##### PAGE TEXT #####

Re: Declarative Workflow update & shorthand/DSL

Alex Heneveld Fri, 23 Sep 2022 07:08:03 -0700

Thanks Geoff.  I've had informal feedback from others in favour of the list
approach, and in my trials it is working nice.  I will apply the changes in
the docs and PRs.


Two other things:

* Geoff's comment made me wonder about having a "function" step, where
within a workflow one could define a local function.  I'm thinking *not*
for just now, but FYI it would not be too hard to add.

* The semantics of referencing a sensor which isn't yet "ready" is
ambiguous.  Do we wait, or return null, or give an error.  By default it
blocks but this feels wrong.  I think we should (1) add a new `wait` step
which allows waiting for a value, and (2) give an error when used elsewhere
(which is also the behaviour if you reference a non-existent key in a map),
and (3) support as part of local variables (only) i.e. `let` some limited
evaluation, including the `??` nullish operator which forgives an error on
the LHS (and basic maths)

A bit more detail on that last, it would allow:

- let x = ${entity.sensor.DoesNotExist} ?? 0
- let x = x + 1

But it would give an error if you reference it in log or other commands:

- log the value is ${entity.sensor.DoesNotExist}

Best
Alex


On Wed, 21 Sept 2022 at 20:35, Geoff Macartney <[email protected]> wrote:

> Hi Alex, Mykola,
>
> By the way I should mention that I'm very busy in the evenings this week so
> might not get to look at the latest PR for a while. By all means go ahead
> and merge it if Mykola and/or others are happy with it, no need to wait for
> me.
>
> Cheers
> Geoff
>
>
> On Tue, 20 Sept 2022, 22:20 Geoff Macartney, <[email protected]> wrote:
>
> > Hi Alex,
> >
> > +1 This updated proposal looks good - I do think the list based
> > approach will be simpler and less error prone, and the fact that you
> > will support an optional `id` anyway, if that is desired, means it
> > retains much of the flexibility of the map based approach. The custom
> > workflow step looks a little like the "functions" that we discussed
> > previously. Putting this all together will be pretty powerful.
> >
> > Will try to get a look at the latest PR if I can.
> >
> > Cheers
> > Geoff
> >
> >
> > On Mon, 19 Sept 2022 at 17:31, Alex Heneveld <[email protected]> wrote:
> > >
> > > Geoff-  Thanks.  Comments addressed in #1361 along with a major
> addition
> > to
> > > support variables -- inputs/outputs/etc.
> > >
> > > All-  One of the points Geoff makes concerns how steps are defined.  I
> > > think along with other comments that tips the balance in favour of
> > > revisiting how steps are defined.

#####

▶ REQUIREMENT A
According to the workflow thread, why does Geoff favor the list-based approach for defining steps? Answer in one to three sentences.
▶ REQUIREMENT B
Using the workflow thread, answer each question briefly:
(i) Which PR did Alex say addressed Geoff's comments and added support for variables?
(ii) Why did Geoff say he might not look at the latest PR for a while?
(iii) What does Alex say the `??` nullish operator forgives?
▶ REQUIREMENT C
The workflow thread proposes numbered changes for handling a reference to a sensor that isn't yet "ready." List each of them.

##### DATA SUPPLIED #####

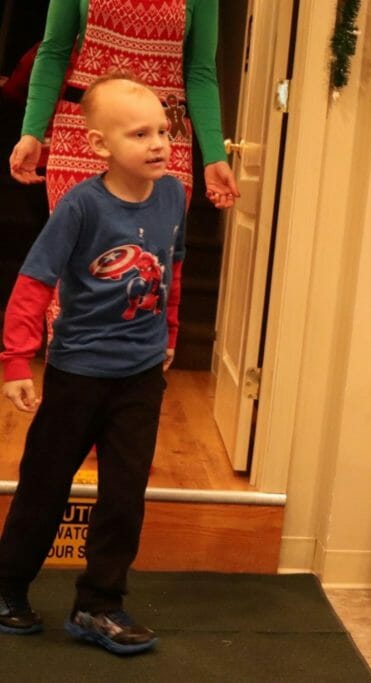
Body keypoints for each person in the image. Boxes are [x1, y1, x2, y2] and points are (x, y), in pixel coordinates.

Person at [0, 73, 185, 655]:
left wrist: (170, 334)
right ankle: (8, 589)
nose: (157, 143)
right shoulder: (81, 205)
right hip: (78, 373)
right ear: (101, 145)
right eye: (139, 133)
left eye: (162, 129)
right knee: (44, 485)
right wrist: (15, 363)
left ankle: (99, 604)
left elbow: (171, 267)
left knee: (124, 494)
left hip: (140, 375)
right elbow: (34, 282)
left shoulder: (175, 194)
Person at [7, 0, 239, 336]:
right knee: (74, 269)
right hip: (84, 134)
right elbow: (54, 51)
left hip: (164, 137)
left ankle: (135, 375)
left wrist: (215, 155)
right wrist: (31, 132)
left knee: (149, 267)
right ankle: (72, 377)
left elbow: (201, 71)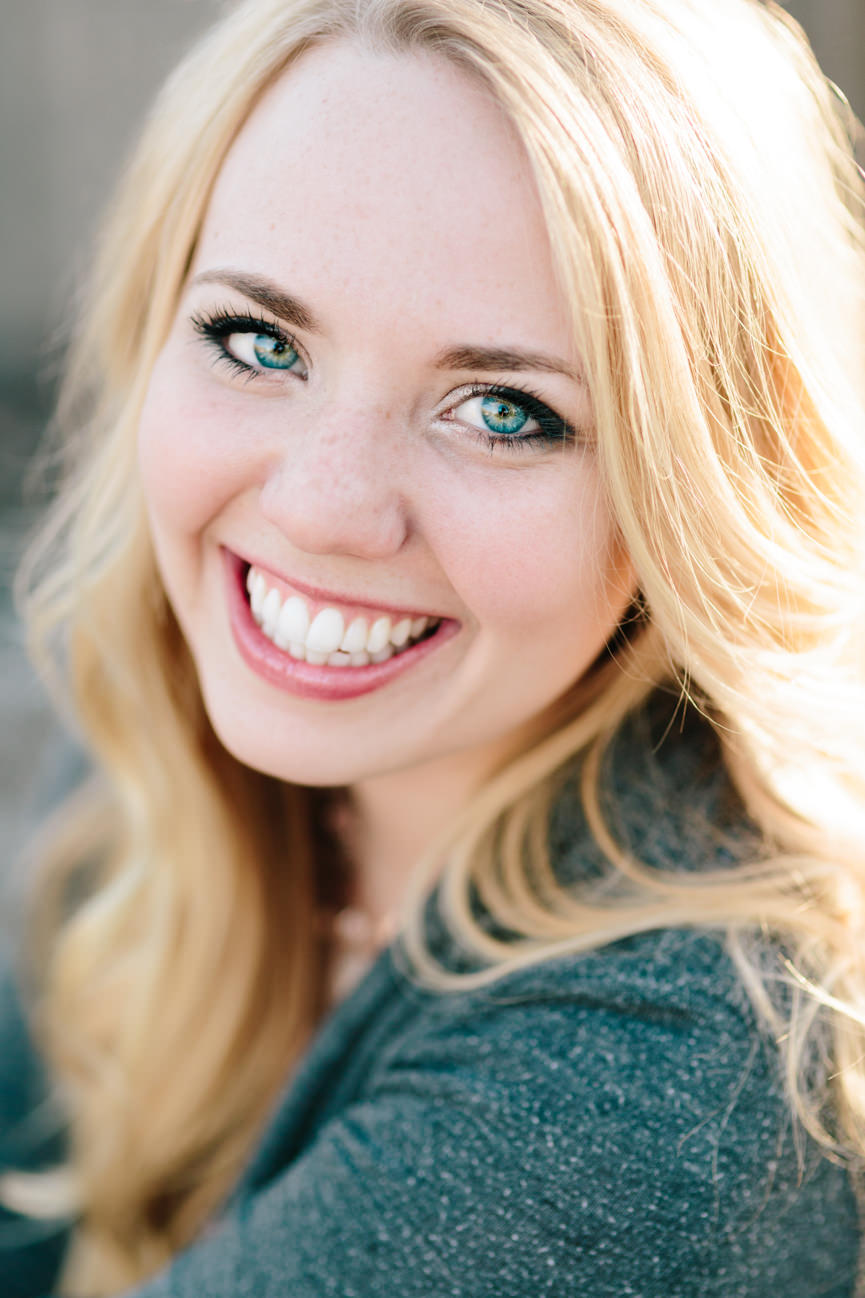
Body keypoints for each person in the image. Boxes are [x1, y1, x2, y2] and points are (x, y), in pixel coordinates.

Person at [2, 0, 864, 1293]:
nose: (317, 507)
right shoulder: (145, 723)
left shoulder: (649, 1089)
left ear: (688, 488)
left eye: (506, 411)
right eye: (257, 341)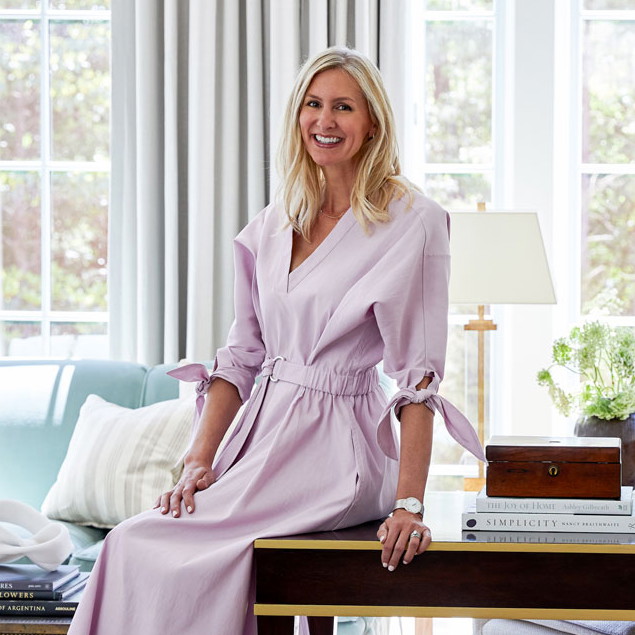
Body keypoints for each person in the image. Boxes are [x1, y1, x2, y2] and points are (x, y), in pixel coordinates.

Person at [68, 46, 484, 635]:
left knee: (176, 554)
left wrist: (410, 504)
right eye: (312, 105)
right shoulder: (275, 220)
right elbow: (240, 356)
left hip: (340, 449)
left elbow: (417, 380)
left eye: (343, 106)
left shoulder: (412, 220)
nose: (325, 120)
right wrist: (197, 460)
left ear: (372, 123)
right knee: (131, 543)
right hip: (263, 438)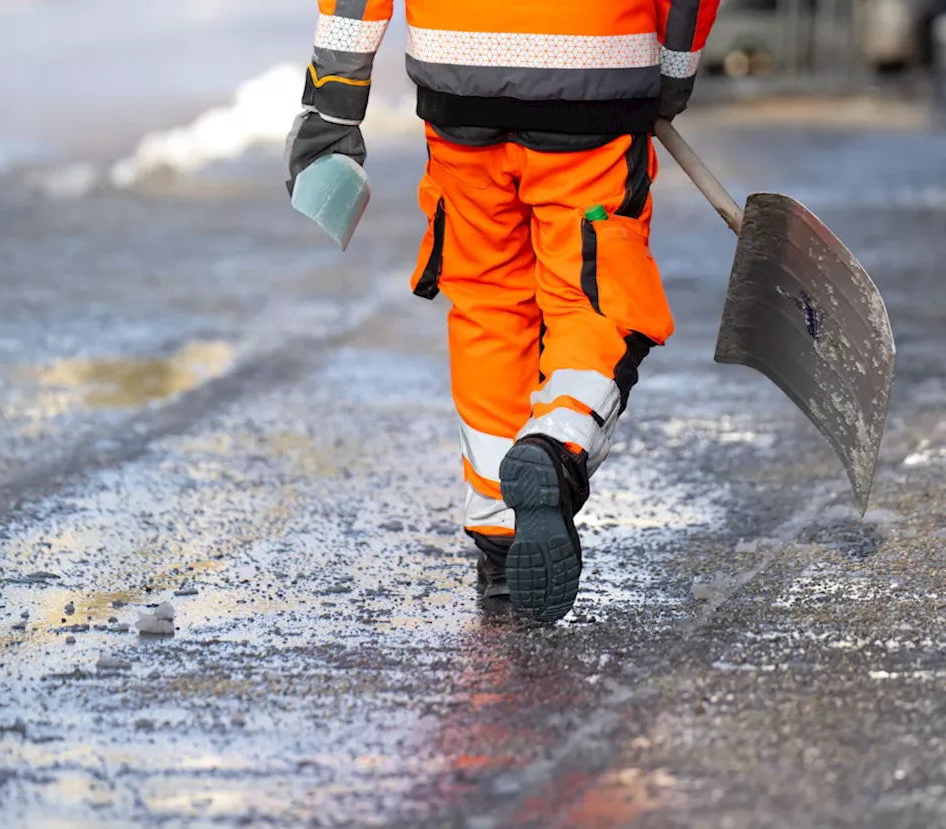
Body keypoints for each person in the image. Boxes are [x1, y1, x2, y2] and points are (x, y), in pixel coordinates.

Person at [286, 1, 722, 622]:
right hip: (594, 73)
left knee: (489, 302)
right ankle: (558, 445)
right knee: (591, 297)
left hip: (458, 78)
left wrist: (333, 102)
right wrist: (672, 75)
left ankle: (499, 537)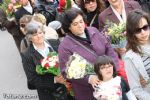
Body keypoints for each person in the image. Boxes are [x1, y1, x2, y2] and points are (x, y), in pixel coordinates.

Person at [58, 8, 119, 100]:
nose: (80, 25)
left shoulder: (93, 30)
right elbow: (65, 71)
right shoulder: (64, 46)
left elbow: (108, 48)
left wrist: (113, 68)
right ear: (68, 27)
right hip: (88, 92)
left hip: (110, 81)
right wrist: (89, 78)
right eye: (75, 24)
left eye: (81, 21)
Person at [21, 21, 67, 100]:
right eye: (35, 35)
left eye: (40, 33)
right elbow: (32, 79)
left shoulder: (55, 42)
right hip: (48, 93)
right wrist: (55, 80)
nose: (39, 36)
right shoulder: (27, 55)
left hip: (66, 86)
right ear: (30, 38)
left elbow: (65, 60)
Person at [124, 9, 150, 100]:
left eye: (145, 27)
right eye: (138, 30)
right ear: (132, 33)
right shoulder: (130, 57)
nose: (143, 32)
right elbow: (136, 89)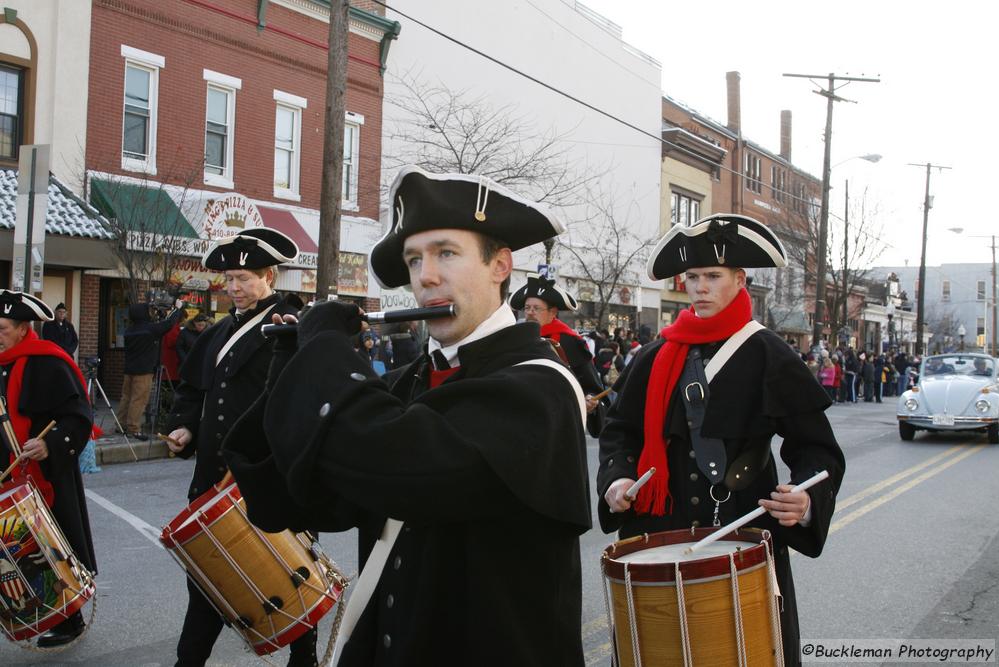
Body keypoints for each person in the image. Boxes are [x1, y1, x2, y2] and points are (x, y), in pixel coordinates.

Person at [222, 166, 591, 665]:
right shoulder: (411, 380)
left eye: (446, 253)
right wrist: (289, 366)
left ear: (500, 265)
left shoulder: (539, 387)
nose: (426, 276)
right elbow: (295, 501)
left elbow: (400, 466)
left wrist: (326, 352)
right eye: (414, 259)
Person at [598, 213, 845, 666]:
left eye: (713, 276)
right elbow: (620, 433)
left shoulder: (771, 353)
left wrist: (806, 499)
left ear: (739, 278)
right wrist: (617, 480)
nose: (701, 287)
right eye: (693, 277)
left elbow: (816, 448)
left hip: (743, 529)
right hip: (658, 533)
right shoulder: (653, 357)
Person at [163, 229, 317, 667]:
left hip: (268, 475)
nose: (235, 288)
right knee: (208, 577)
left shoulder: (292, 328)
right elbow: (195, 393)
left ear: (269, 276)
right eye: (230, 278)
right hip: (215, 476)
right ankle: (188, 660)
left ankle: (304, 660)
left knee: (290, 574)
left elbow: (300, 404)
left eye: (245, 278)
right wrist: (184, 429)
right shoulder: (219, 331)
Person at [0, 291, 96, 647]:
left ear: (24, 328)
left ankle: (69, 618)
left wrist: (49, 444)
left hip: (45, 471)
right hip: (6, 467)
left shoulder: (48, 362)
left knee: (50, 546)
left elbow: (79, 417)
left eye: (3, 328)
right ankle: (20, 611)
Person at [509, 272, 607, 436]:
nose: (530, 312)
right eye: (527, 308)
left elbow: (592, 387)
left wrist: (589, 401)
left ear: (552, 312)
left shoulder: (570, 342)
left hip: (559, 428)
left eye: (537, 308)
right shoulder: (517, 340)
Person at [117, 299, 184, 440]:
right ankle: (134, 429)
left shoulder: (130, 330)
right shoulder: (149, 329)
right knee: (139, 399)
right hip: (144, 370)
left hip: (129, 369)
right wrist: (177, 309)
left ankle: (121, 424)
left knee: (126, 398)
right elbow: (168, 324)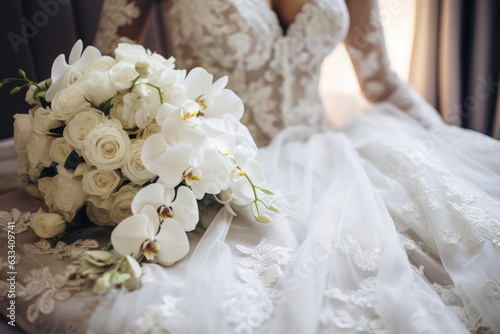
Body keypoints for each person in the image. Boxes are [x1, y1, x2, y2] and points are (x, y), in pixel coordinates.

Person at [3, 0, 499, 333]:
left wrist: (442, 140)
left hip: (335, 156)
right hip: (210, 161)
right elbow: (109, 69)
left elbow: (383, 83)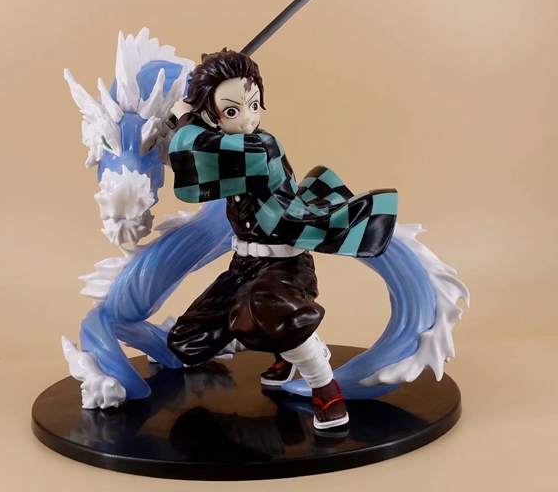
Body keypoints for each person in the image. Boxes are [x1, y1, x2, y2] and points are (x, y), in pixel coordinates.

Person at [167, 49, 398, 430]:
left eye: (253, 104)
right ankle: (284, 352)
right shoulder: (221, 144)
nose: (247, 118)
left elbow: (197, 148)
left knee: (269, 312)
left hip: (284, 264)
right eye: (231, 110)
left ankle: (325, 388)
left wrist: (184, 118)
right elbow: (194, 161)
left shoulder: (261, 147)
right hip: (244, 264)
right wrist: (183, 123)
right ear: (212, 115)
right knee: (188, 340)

#####

▶ ANSWER A
Geoff thinks the list-based approach will be simpler and less error prone than the map-based one. Because an optional `id` will still be supported, it also keeps much of the flexibility of the map-based approach.

▶ ANSWER B
(i) #1361
(ii) He was very busy in the evenings that week.
(iii) An error on the LHS.

▶ ANSWER C
1. Add a new `wait` step that allows waiting for a value.
2. Give an error when such a sensor is referenced elsewhere.
3. Support some limited evaluation as part of local variables only (`let`), including the `??` nullish operator and basic maths.